_WHAT NEEDS TO BE DONE_.
An exact, complete copy of the entries that follow is needed.
┏━━
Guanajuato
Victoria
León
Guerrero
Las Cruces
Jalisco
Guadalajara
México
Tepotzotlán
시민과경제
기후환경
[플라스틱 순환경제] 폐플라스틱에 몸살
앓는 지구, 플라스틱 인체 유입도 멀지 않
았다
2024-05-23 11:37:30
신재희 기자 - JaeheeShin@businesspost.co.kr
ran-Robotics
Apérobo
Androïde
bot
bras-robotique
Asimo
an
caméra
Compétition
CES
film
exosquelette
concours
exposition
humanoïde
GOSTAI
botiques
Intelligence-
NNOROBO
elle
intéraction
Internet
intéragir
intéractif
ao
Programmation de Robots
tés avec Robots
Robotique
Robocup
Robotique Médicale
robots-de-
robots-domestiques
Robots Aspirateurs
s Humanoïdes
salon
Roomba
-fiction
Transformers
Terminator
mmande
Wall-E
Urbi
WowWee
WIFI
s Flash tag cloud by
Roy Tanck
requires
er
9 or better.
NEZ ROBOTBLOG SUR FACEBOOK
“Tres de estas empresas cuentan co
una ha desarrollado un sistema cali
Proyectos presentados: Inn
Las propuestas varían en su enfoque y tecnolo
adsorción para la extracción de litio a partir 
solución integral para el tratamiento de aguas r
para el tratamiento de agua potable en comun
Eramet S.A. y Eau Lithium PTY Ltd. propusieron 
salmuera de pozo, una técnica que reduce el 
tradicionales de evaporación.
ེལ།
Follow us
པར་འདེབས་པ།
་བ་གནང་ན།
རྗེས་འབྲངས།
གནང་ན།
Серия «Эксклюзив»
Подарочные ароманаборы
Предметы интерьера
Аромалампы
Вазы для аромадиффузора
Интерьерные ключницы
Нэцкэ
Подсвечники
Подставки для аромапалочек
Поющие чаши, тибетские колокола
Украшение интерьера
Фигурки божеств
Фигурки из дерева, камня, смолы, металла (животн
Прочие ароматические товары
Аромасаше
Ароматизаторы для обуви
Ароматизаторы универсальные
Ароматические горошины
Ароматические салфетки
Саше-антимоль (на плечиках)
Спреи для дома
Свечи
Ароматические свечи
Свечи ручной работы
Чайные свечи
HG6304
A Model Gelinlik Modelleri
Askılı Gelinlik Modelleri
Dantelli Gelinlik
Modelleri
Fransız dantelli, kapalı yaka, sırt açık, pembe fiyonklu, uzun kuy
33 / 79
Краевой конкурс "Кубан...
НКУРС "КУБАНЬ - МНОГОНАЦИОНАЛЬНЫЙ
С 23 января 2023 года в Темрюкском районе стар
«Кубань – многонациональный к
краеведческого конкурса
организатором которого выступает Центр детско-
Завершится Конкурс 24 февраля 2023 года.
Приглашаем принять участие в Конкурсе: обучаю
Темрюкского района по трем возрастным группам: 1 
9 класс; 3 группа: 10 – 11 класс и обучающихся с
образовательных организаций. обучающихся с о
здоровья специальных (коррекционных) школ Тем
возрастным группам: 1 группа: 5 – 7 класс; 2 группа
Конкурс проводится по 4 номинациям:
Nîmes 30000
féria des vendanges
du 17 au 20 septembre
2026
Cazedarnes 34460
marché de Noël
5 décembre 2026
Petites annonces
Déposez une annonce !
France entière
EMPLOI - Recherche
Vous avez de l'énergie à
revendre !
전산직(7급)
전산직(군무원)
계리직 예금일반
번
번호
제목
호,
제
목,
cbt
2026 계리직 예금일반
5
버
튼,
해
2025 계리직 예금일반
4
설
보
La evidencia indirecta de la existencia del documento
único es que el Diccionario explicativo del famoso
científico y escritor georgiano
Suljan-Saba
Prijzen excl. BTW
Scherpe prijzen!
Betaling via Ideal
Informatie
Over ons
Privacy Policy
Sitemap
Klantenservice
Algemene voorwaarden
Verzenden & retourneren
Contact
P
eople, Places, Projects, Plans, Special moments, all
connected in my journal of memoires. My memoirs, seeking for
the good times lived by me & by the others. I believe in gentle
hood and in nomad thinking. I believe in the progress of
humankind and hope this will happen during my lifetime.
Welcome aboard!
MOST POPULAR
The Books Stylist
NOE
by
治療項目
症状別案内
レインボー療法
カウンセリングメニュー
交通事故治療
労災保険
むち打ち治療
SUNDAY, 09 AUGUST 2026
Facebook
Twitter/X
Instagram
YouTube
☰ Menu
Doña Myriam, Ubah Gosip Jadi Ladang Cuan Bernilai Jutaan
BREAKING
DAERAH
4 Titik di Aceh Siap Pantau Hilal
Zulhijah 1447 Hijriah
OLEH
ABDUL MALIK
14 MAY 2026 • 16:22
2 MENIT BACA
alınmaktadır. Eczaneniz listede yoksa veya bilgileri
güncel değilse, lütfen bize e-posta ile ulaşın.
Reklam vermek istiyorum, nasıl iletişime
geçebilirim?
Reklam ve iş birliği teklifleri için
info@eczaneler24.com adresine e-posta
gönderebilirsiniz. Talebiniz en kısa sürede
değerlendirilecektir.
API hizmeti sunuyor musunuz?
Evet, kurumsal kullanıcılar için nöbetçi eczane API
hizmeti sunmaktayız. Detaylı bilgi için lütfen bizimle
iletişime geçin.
┗━━
_TASK RESPONSE_.
Guanajuato
Victoria
León
Guerrero
Las Cruces
Jalisco
Guadalajara
México
Tepotzotlán
시민과경제
기후환경
[플라스틱 순환경제] 폐플라스틱에 몸살
앓는 지구, 플라스틱 인체 유입도 멀지 않
았다
2024-05-23 11:37:30
신재희 기자 - JaeheeShin@businesspost.co.kr
ran-Robotics
Apérobo
Androïde
bot
bras-robotique
Asimo
an
caméra
Compétition
CES
film
exosquelette
concours
exposition
humanoïde
GOSTAI
botiques
Intelligence-
NNOROBO
elle
intéraction
Internet
intéragir
intéractif
ao
Programmation de Robots
tés avec Robots
Robotique
Robocup
Robotique Médicale
robots-de-
robots-domestiques
Robots Aspirateurs
s Humanoïdes
salon
Roomba
-fiction
Transformers
Terminator
mmande
Wall-E
Urbi
WowWee
WIFI
s Flash tag cloud by
Roy Tanck
requires
er
9 or better.
NEZ ROBOTBLOG SUR FACEBOOK
“Tres de estas empresas cuentan co
una ha desarrollado un sistema cali
Proyectos presentados: Inn
Las propuestas varían en su enfoque y tecnolo
adsorción para la extracción de litio a partir 
solución integral para el tratamiento de aguas r
para el tratamiento de agua potable en comun
Eramet S.A. y Eau Lithium PTY Ltd. propusieron 
salmuera de pozo, una técnica que reduce el 
tradicionales de evaporación.
ེལ།
Follow us
པར་འདེབས་པ།
་བ་གནང་ན།
རྗེས་འབྲངས།
གནང་ན།
Серия «Эксклюзив»
Подарочные ароманаборы
Предметы интерьера
Аромалампы
Вазы для аромадиффузора
Интерьерные ключницы
Нэцкэ
Подсвечники
Подставки для аромапалочек
Поющие чаши, тибетские колокола
Украшение интерьера
Фигурки божеств
Фигурки из дерева, камня, смолы, металла (животн
Прочие ароматические товары
Аромасаше
Ароматизаторы для обуви
Ароматизаторы универсальные
Ароматические горошины
Ароматические салфетки
Саше-антимоль (на плечиках)
Спреи для дома
Свечи
Ароматические свечи
Свечи ручной работы
Чайные свечи
HG6304
A Model Gelinlik Modelleri
Askılı Gelinlik Modelleri
Dantelli Gelinlik
Modelleri
Fransız dantelli, kapalı yaka, sırt açık, pembe fiyonklu, uzun kuy
33 / 79
Краевой конкурс "Кубан...
НКУРС "КУБАНЬ - МНОГОНАЦИОНАЛЬНЫЙ
С 23 января 2023 года в Темрюкском районе стар
«Кубань – многонациональный к
краеведческого конкурса
организатором которого выступает Центр детско-
Завершится Конкурс 24 февраля 2023 года.
Приглашаем принять участие в Конкурсе: обучаю
Темрюкского района по трем возрастным группам: 1 
9 класс; 3 группа: 10 – 11 класс и обучающихся с
образовательных организаций. обучающихся с о
здоровья специальных (коррекционных) школ Тем
возрастным группам: 1 группа: 5 – 7 класс; 2 группа
Конкурс проводится по 4 номинациям:
Nîmes 30000
féria des vendanges
du 17 au 20 septembre
2026
Cazedarnes 34460
marché de Noël
5 décembre 2026
Petites annonces
Déposez une annonce !
France entière
EMPLOI - Recherche
Vous avez de l'énergie à
revendre !
전산직(7급)
전산직(군무원)
계리직 예금일반
번
번호
제목
호,
제
목,
cbt
2026 계리직 예금일반
5
버
튼,
해
2025 계리직 예금일반
4
설
보
La evidencia indirecta de la existencia del documento
único es que el Diccionario explicativo del famoso
científico y escritor georgiano
Suljan-Saba
Prijzen excl. BTW
Scherpe prijzen!
Betaling via Ideal
Informatie
Over ons
Privacy Policy
Sitemap
Klantenservice
Algemene voorwaarden
Verzenden & retourneren
Contact
P
eople, Places, Projects, Plans, Special moments, all
connected in my journal of memoires. My memoirs, seeking for
the good times lived by me & by the others. I believe in gentle
hood and in nomad thinking. I believe in the progress of
humankind and hope this will happen during my lifetime.
Welcome aboard!
MOST POPULAR
The Books Stylist
NOE
by
治療項目
症状別案内
レインボー療法
カウンセリングメニュー
交通事故治療
労災保険
むち打ち治療
SUNDAY, 09 AUGUST 2026
Facebook
Twitter/X
Instagram
YouTube
☰ Menu
Doña Myriam, Ubah Gosip Jadi Ladang Cuan Bernilai Jutaan
BREAKING
DAERAH
4 Titik di Aceh Siap Pantau Hilal
Zulhijah 1447 Hijriah
OLEH
ABDUL MALIK
14 MAY 2026 • 16:22
2 MENIT BACA
alınmaktadır. Eczaneniz listede yoksa veya bilgileri
güncel değilse, lütfen bize e-posta ile ulaşın.
Reklam vermek istiyorum, nasıl iletişime
geçebilirim?
Reklam ve iş birliği teklifleri için
info@eczaneler24.com adresine e-posta
gönderebilirsiniz. Talebiniz en kısa sürede
değerlendirilecektir.
API hizmeti sunuyor musunuz?
Evet, kurumsal kullanıcılar için nöbetçi eczane API
hizmeti sunmaktayız. Detaylı bilgi için lütfen bizimle
iletişime geçin.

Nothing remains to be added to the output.